Published online Dec 16, 2021. doi: 10.12998/wjcc.v9.i35.10884
Peer-review started: June 25, 2021
First decision: August 19, 2021
Revised: September 1, 2021
Accepted: October 27, 2021
Article in press: October 27, 2021
Published online: December 16, 2021
Processing time: 167 Days and 16.5 Hours
Finding specific prognostic markers is important for pancreatic cancer. Understanding the relationship between lipid metabolism-related genes and pancreatic cancer is helpful to improve its prognosis.
To construct a novel model to predict the prognosis of pancreatic cancer.
To investigate the characteristics of lipid metabolites in pancreatic cancer and construct a prognostic polygene signature of differentially expressed genes related to lipid metabolism.
Lipid metabolomics analysis was conducted to explore differences in lipid metabolites between pancreatic cancer tissues and paracancerous tissues. A predictive model of lipid metabolism genes associated with pancreatic cancer was established using a cohort from The Cancer Genome Atlas.
Lipid metabolomics analysis showed that the lipid metabolites phosphatidylcholine, phosphatidyl ethanolamine, phosphatidylethanol, phosphatidylmethanol, phosphatidylserines and diacylglyceryl trimethylhomoserine were significantly higher in cancer tissues. A 4-gene signature model, including GALNT16, FADS3, CERS4 and ABO, was developed to predict the prognosis of pancreatic cancer.

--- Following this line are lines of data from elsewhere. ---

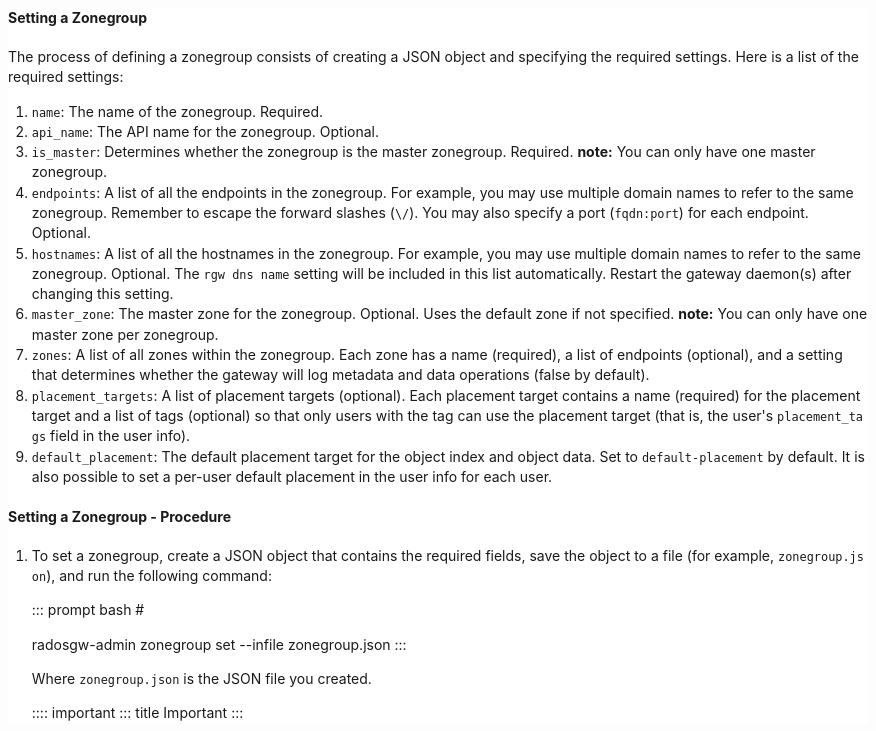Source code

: #### Setting a Zonegroup

The process of defining a zonegroup consists of creating a JSON object
and specifying the required settings. Here is a list of the required
settings:

1.  `name`: The name of the zonegroup. Required.
2.  `api_name`: The API name for the zonegroup. Optional.
3.  `is_master`: Determines whether the zonegroup is the master
    zonegroup. Required. **note:** You can only have one master
    zonegroup.
4.  `endpoints`: A list of all the endpoints in the zonegroup. For
    example, you may use multiple domain names to refer to the same
    zonegroup. Remember to escape the forward slashes (`\/`). You may
    also specify a port (`fqdn:port`) for each endpoint. Optional.
5.  `hostnames`: A list of all the hostnames in the zonegroup. For
    example, you may use multiple domain names to refer to the same
    zonegroup. Optional. The `rgw dns name` setting will be included in
    this list automatically. Restart the gateway daemon(s) after
    changing this setting.
6.  `master_zone`: The master zone for the zonegroup. Optional. Uses the
    default zone if not specified. **note:** You can only have one
    master zone per zonegroup.
7.  `zones`: A list of all zones within the zonegroup. Each zone has a
    name (required), a list of endpoints (optional), and a setting that
    determines whether the gateway will log metadata and data operations
    (false by default).
8.  `placement_targets`: A list of placement targets (optional). Each
    placement target contains a name (required) for the placement target
    and a list of tags (optional) so that only users with the tag can
    use the placement target (that is, the user's `placement_tags` field
    in the user info).
9.  `default_placement`: The default placement target for the object
    index and object data. Set to `default-placement` by default. It is
    also possible to set a per-user default placement in the user info
    for each user.

#### Setting a Zonegroup - Procedure

1.  To set a zonegroup, create a JSON object that contains the required
    fields, save the object to a file (for example, `zonegroup.json`),
    and run the following command:

    ::: prompt
    bash \#

    radosgw-admin zonegroup set \--infile zonegroup.json
    :::

    Where `zonegroup.json` is the JSON file you created.

    :::: important
    ::: title
    Important
    :::
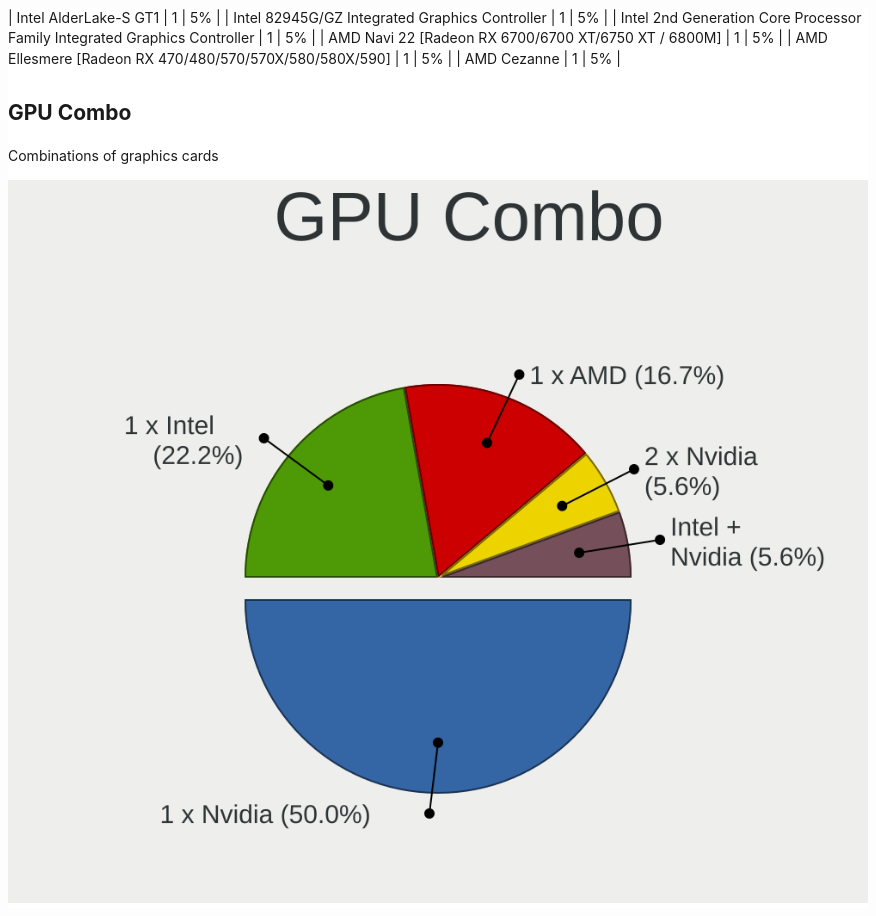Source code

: | Intel AlderLake-S GT1                                                     | 1        | 5%      |
| Intel 82945G/GZ Integrated Graphics Controller                            | 1        | 5%      |
| Intel 2nd Generation Core Processor Family Integrated Graphics Controller | 1        | 5%      |
| AMD Navi 22 [Radeon RX 6700/6700 XT/6750 XT / 6800M]                      | 1        | 5%      |
| AMD Ellesmere [Radeon RX 470/480/570/570X/580/580X/590]                   | 1        | 5%      |
| AMD Cezanne                                                               | 1        | 5%      |

GPU Combo
---------

Combinations of graphics cards

![GPU Combo](./images/pie_chart/gpu_combo.svg)

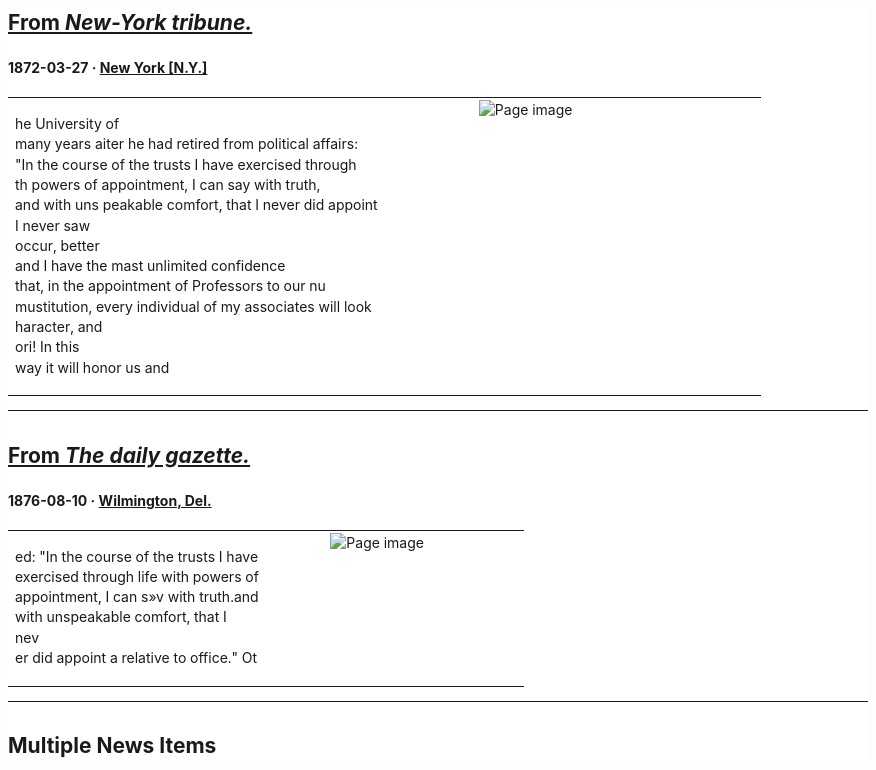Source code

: 
## [From _New-York tribune._](https://www.loc.gov/resource/sn83030214/1872-03-27/ed-1/?sp=6)

#### 1872-03-27 &middot; [New York [N.Y.]](http://dbpedia.org/resource/New_York_City)

<table style="width: 100%;"><tr><td style="width: 50%">

  
he University of   
many years aiter he had retired from political affairs:  
&quot;In the course of the trusts I have exercised through  
th powers of appointment, I can say with truth,  
and with uns peakable comfort, that I never did appoint  
I never saw  
occur, better  
and I have the mast unlimited confidence  
that, in the appointment of Professors to our nu  
mustitution, every individual of my associates will look  
haracter, and  
ori! In this  
way it will honor us and 
</td><td style="width: 50%; max-height: 75%; margin: auto; display: block;">
<img alt="Page image" src="https://tile.loc.gov/image-services/iiif/service:ndnp:dlc:batch_dlc_grass_ver01:data:sn83030214:00206531113:1872032701:0624/pct:1.9055419055419056,17.871833314112173,16.145236145236144,5.501095606043132/!600,600/0/default.jpg"/>
</td>
</tr></table>

---

## [From _The daily gazette._](https://www.loc.gov/resource/sn82014805/1876-08-10/ed-1/?sp=2)

#### 1876-08-10 &middot; [Wilmington, Del.](http://dbpedia.org/resource/Wilmington%2C_Delaware)

<table style="width: 100%;"><tr><td style="width: 50%">

  
ed: &quot;In the course of the trusts I have  
exercised through life with powers of  
appointment, I can s»v with truth.and  
with unspeakable comfort, that I nev­  
er did appoint a relative to office.&quot; Ot
</td><td style="width: 50%; max-height: 75%; margin: auto; display: block;">
<img alt="Page image" src="https://tile.loc.gov/image-services/iiif/service:ndnp:deu:batch_deu_accio_ver01:data:sn82014805:00271740335:1876081001:0787/pct:22.377232142857142,30.676855895196507,14.787946428571429,2.6746724890829694/!600,600/0/default.jpg"/>
</td>
</tr></table>

---

## Multiple News Items
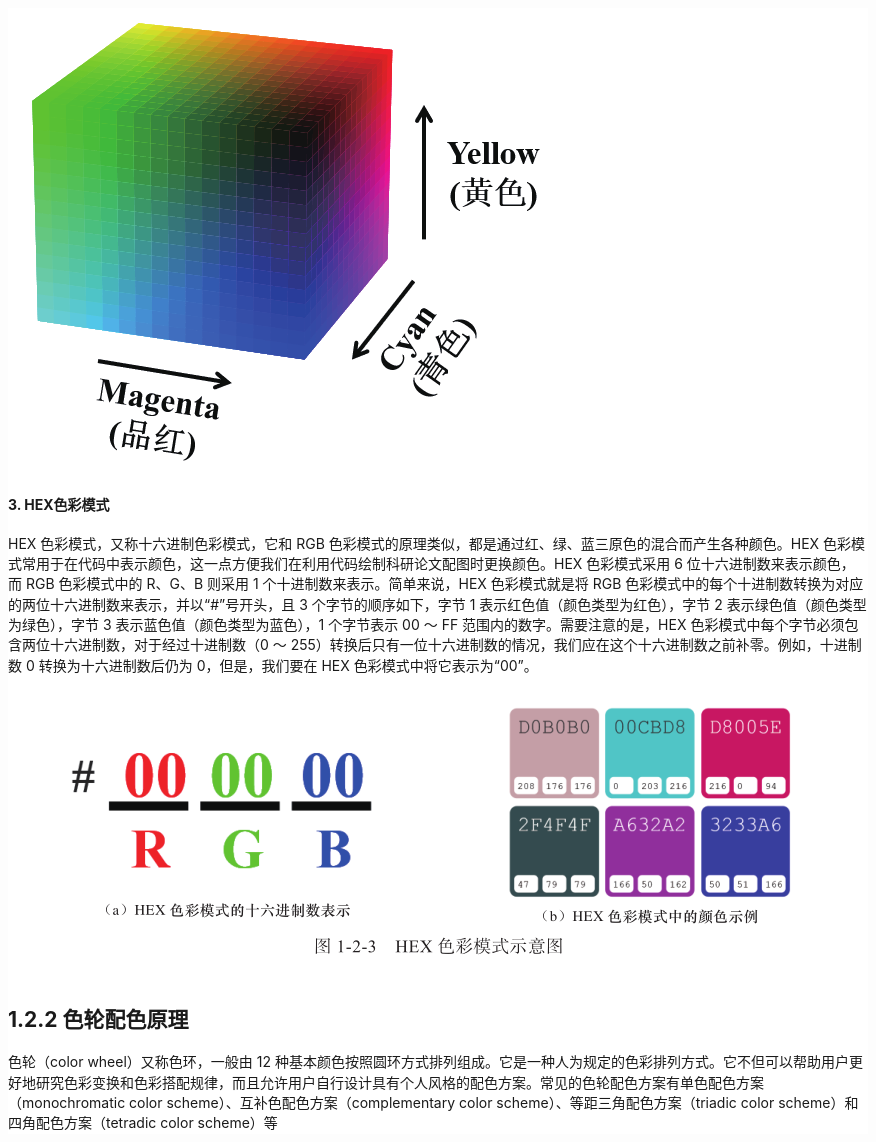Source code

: ![](img/attachments/Pasted%20image%2020230817185514.png)

#### 3. HEX色彩模式
HEX 色彩模式，又称十六进制色彩模式，它和 RGB 色彩模式的原理类似，都是通过红、绿、蓝三原色的混合而产生各种颜色。HEX 色彩模式常用于在代码中表示颜色，这一点方便我们在利用代码绘制科研论文配图时更换颜色。HEX 色彩模式采用 6 位十六进制数来表示颜色，而 RGB 色彩模式中的 R、G、B 则采用 1 个十进制数来表示。简单来说，HEX 色彩模式就是将 RGB 色彩模式中的每个十进制数转换为对应的两位十六进制数来表示，并以“#”号开头，且 3 个字节的顺序如下，字节 1 表示红色值（颜色类型为红色），字节 2 表示绿色值（颜色类型为绿色），字节 3 表示蓝色值（颜色类型为蓝色），1 个字节表示 00 ～ FF 范围内的数字。需要注意的是，HEX 色彩模式中每个字节必须包含两位十六进制数，对于经过十进制数（0 ～ 255）转换后只有一位十六进制数的情况，我们应在这个十六进制数之前补零。例如，十进制数 0 转换为十六进制数后仍为 0，但是，我们要在 HEX 色彩模式中将它表示为“00”。
![](img/attachments/Pasted%20image%2020230817185529.png)

## 1.2.2 色轮配色原理
色轮（color wheel）又称色环，一般由 12 种基本颜色按照圆环方式排列组成。它是一种人为规定的色彩排列方式。它不但可以帮助用户更好地研究色彩变换和色彩搭配规律，而且允许用户自行设计具有个人风格的配色方案。常见的色轮配色方案有单色配色方案（monochromatic color scheme）、互补色配色方案（complementary color scheme）、等距三角配色方案（triadic color scheme）和四角配色方案（tetradic color scheme）等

Differentially expressed genes related to lipid metabolism reflected abnormal lipid metabolism in pancreatic cancer. A novel predictive model of a 4-lipid metabolism-related gene signature contributed to the prediction of pancreatic cancer prognosis.
New gene markers and models are needed to predict prognosis because of the high heterogeneity of pancreatic cancer.